_Supplied data_:
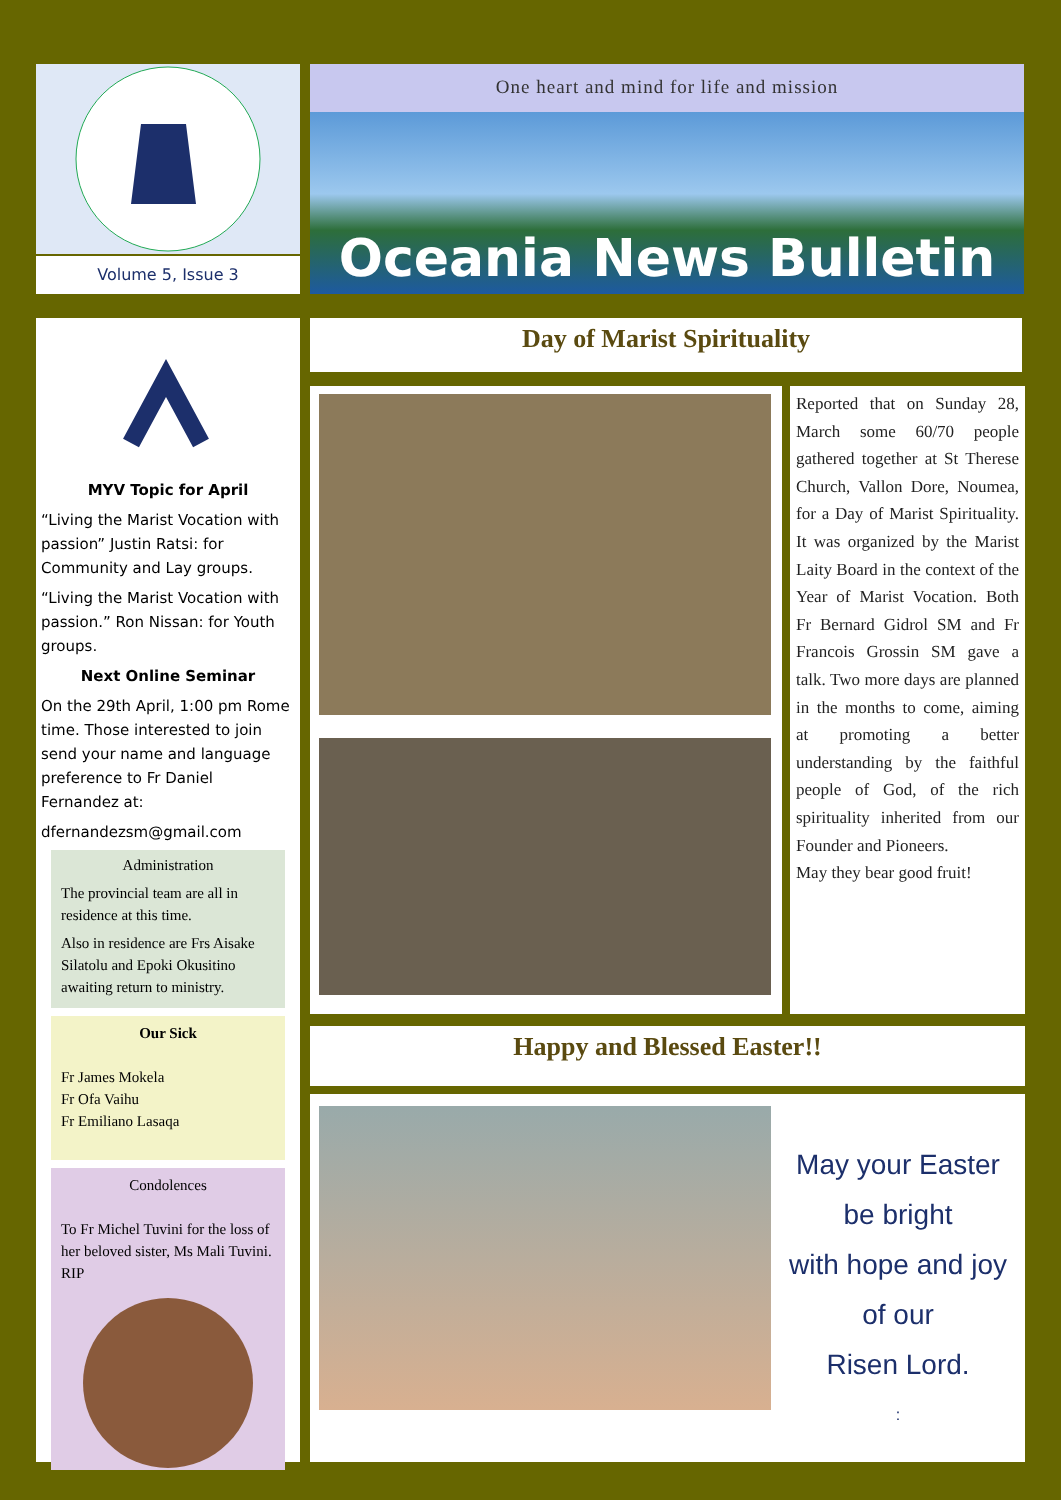Volume 5, Issue 3
One heart and mind for life and mission
Oceania News Bulletin
MYV Topic for April
“Living the Marist Vocation with passion” Justin Ratsi: for Community and Lay groups.
“Living the Marist Vocation with passion.” Ron Nissan: for Youth groups.
Next Online Seminar
On the 29th April, 1:00 pm Rome time. Those interested to join send your name and language preference to Fr Daniel Fernandez at:
dfernandezsm@gmail.com
Administration
The provincial team are all in residence at this time.
Also in residence are Frs Aisake Silatolu and Epoki Okusitino awaiting return to ministry.
Our Sick
Fr James Mokela
Fr Ofa Vaihu
Fr Emiliano Lasaqa
Condolences
To Fr Michel Tuvini for the loss of her beloved sister, Ms Mali Tuvini. RIP
Day of Marist Spirituality
Reported that on Sunday 28, March some 60/70 people gathered together at St Therese Church, Vallon Dore, Noumea, for a Day of Marist Spirituality. It was organized by the Marist Laity Board in the context of the Year of Marist Vocation. Both Fr Bernard Gidrol SM and Fr Francois Grossin SM gave a talk. Two more days are planned in the months to come, aiming at promoting a better understanding by the faithful people of God, of the rich spirituality inherited from our Founder and Pioneers.
May they bear good fruit!
Happy and Blessed Easter!!
May your Easter
be bright
with hope and joy
of our
Risen Lord.
:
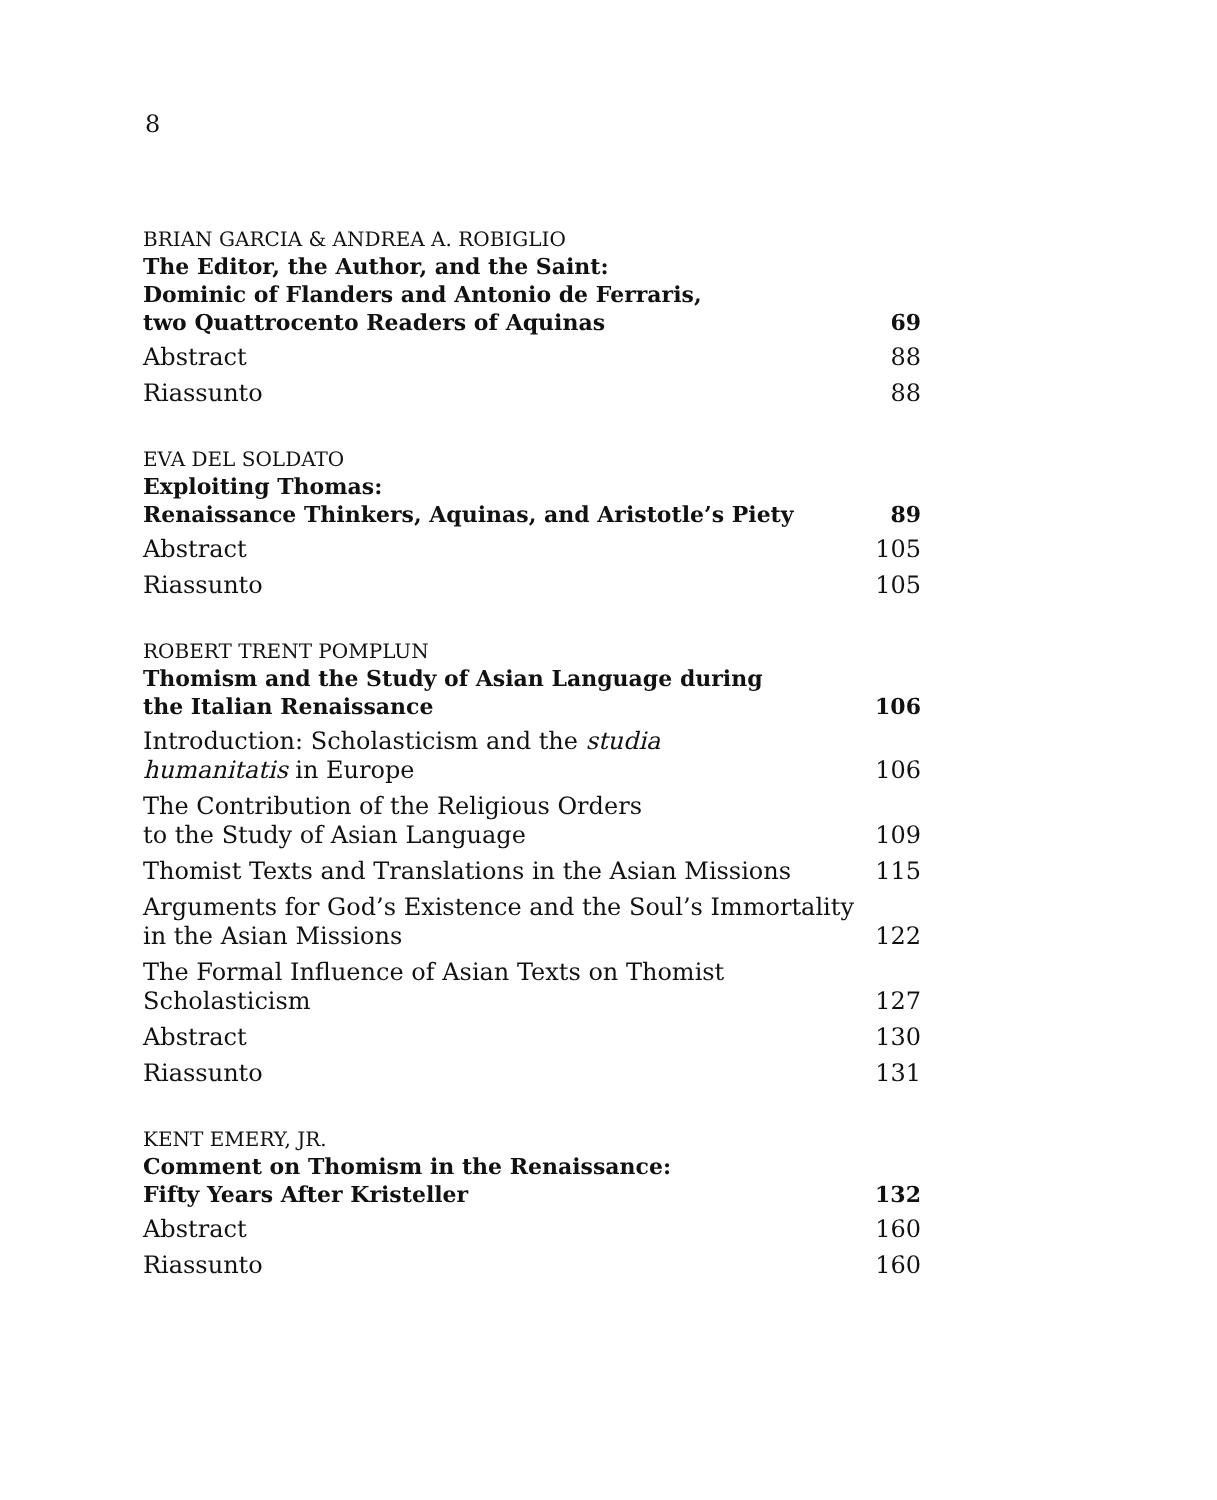8
BRIAN GARCIA & ANDREA A. ROBIGLIO
The Editor, the Author, and the Saint:
Dominic of Flanders and Antonio de Ferraris,
two Quattrocento Readers of Aquinas 69
Abstract 88
Riassunto 88
EVA DEL SOLDATO
Exploiting Thomas:
Renaissance Thinkers, Aquinas, and Aristotle’s Piety 89
Abstract 105
Riassunto 105
ROBERT TRENT POMPLUN
Thomism and the Study of Asian Language during
the Italian Renaissance 106
Introduction: Scholasticism and the studia
humanitatis in Europe 106
The Contribution of the Religious Orders
to the Study of Asian Language 109
Thomist Texts and Translations in the Asian Missions 115
Arguments for God’s Existence and the Soul’s Immortality
in the Asian Missions 122
The Formal Influence of Asian Texts on Thomist Scholasticism 127
Abstract 130
Riassunto 131
KENT EMERY, JR.
Comment on Thomism in the Renaissance:
Fifty Years After Kristeller 132
Abstract 160
Riassunto 160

_What you should do_:
I'd like every record printed exactly, with the pictures left out.

_Response_:
Volume 5, Issue 3
One heart and mind for life and mission
Oceania News Bulletin
MYV Topic for April
“Living the Marist Vocation with passion” Justin Ratsi: for Community and Lay groups.
“Living the Marist Vocation with passion.” Ron Nissan: for Youth groups.
Next Online Seminar
On the 29th April, 1:00 pm Rome time. Those interested to join send your name and language preference to Fr Daniel Fernandez at:
dfernandezsm@gmail.com
Administration
The provincial team are all in residence at this time.
Also in residence are Frs Aisake Silatolu and Epoki Okusitino awaiting return to ministry.
Our Sick
Fr James Mokela
Fr Ofa Vaihu
Fr Emiliano Lasaqa
Condolences
To Fr Michel Tuvini for the loss of her beloved sister, Ms Mali Tuvini. RIP
Day of Marist Spirituality
Reported that on Sunday 28, March some 60/70 people gathered together at St Therese Church, Vallon Dore, Noumea, for a Day of Marist Spirituality. It was organized by the Marist Laity Board in the context of the Year of Marist Vocation. Both Fr Bernard Gidrol SM and Fr Francois Grossin SM gave a talk. Two more days are planned in the months to come, aiming at promoting a better understanding by the faithful people of God, of the rich spirituality inherited from our Founder and Pioneers.
May they bear good fruit!
Happy and Blessed Easter!!
May your Easter
be bright
with hope and joy
of our
Risen Lord.
:
8
BRIAN GARCIA & ANDREA A. ROBIGLIO
The Editor, the Author, and the Saint:
Dominic of Flanders and Antonio de Ferraris,
two Quattrocento Readers of Aquinas 69
Abstract 88
Riassunto 88
EVA DEL SOLDATO
Exploiting Thomas:
Renaissance Thinkers, Aquinas, and Aristotle’s Piety 89
Abstract 105
Riassunto 105
ROBERT TRENT POMPLUN
Thomism and the Study of Asian Language during
the Italian Renaissance 106
Introduction: Scholasticism and the studia
humanitatis in Europe 106
The Contribution of the Religious Orders
to the Study of Asian Language 109
Thomist Texts and Translations in the Asian Missions 115
Arguments for God’s Existence and the Soul’s Immortality
in the Asian Missions 122
The Formal Influence of Asian Texts on Thomist Scholasticism 127
Abstract 130
Riassunto 131
KENT EMERY, JR.
Comment on Thomism in the Renaissance:
Fifty Years After Kristeller 132
Abstract 160
Riassunto 160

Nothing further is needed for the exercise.